In a new joint report by NGOs, Oxfam International and Health Action International (HAI), they argue that the EU is contradicting global trade rules by putting the interests of pharmaceutical majors ahead of worldwide accessibility of essential medicines. Some of which were to treat HIV/AIDS, heart disease, schizophrenia and dementia, say the NGOs.
The last 17 shipments were as follows; 16 from India and one from China” five were bound for Peru, four for Colombia, two each for Ecuador and Mexico and one each for Brazil, Nigeria, Portugal and Spain.
The EU is now exerting pressure on developing nations to surrender their guaranteed rights to affordable generic medicines and is calling for intellectual property (IP) rules to be toughened under free trade deals (FTAs). NGOs say their plans will increase drug prices in these countries.

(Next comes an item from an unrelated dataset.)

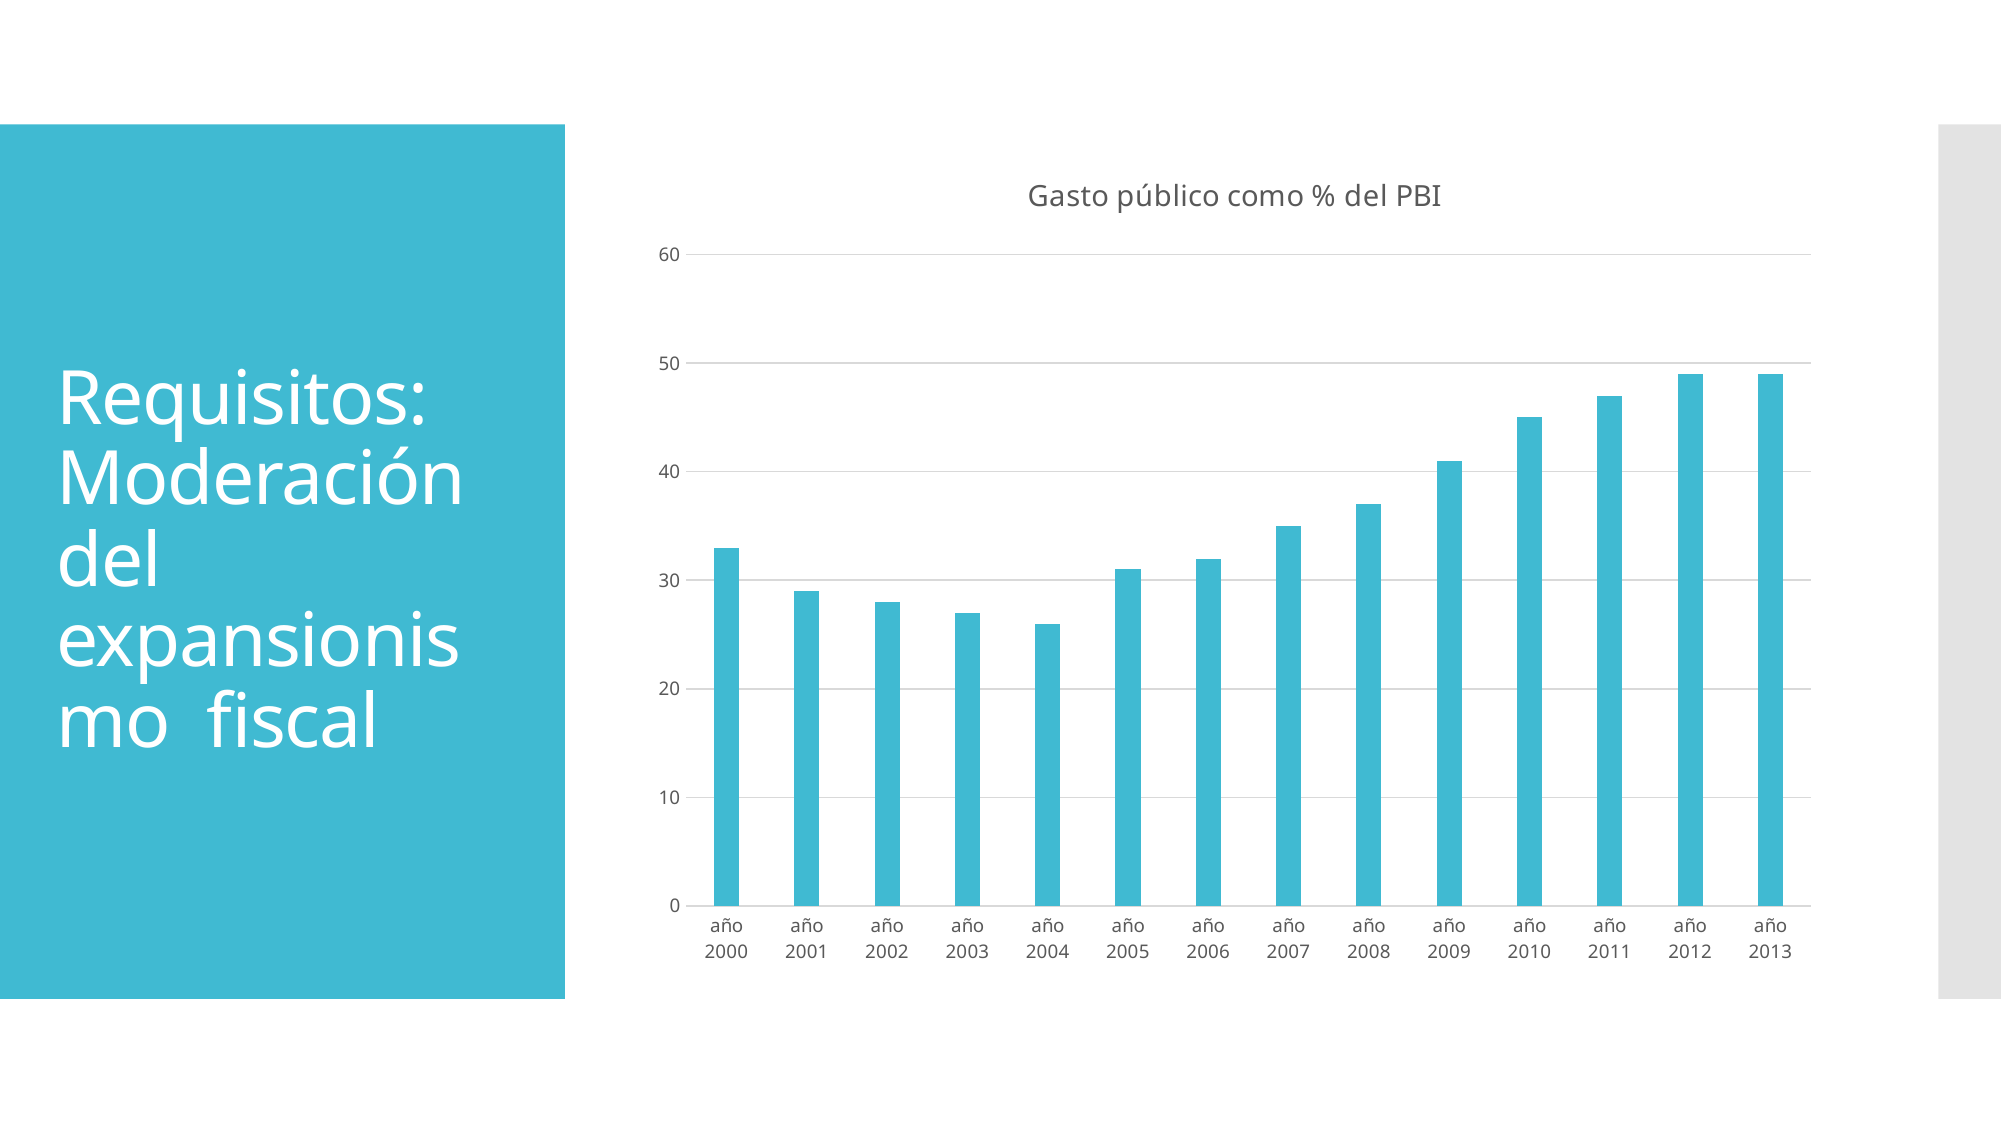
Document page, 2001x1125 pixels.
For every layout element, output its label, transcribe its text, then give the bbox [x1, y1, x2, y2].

chart [634, 141, 1835, 982]
title Requisitos: Moderación del expansionismo fiscal [41, 184, 525, 940]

However, they add that, at the same time, Europe is trying to reduce domestic medicine prices, with 24 out of the Community’s 27 member states having already taken steps to implement drug price controls.
“The EU is guilty of double standards – one rule for the rich and another for the poor,” said Elise Ford, head of EU advocacy at Oxfam.
European policies are directly responsible for the rising costs of medicines in developing countries, which spend as much as 60% of their health budgets on medicines.
Moreover, millions of poor people in these countries have to pay for medicines out of their own pockets, so even a small price rise can make them unaffordable, she noted.
And according to Sophie Bloemen, projects officer at HAI Europe, “there is growing evidence that the EU’s trade agenda is causing severe damage to public health in developing countries.”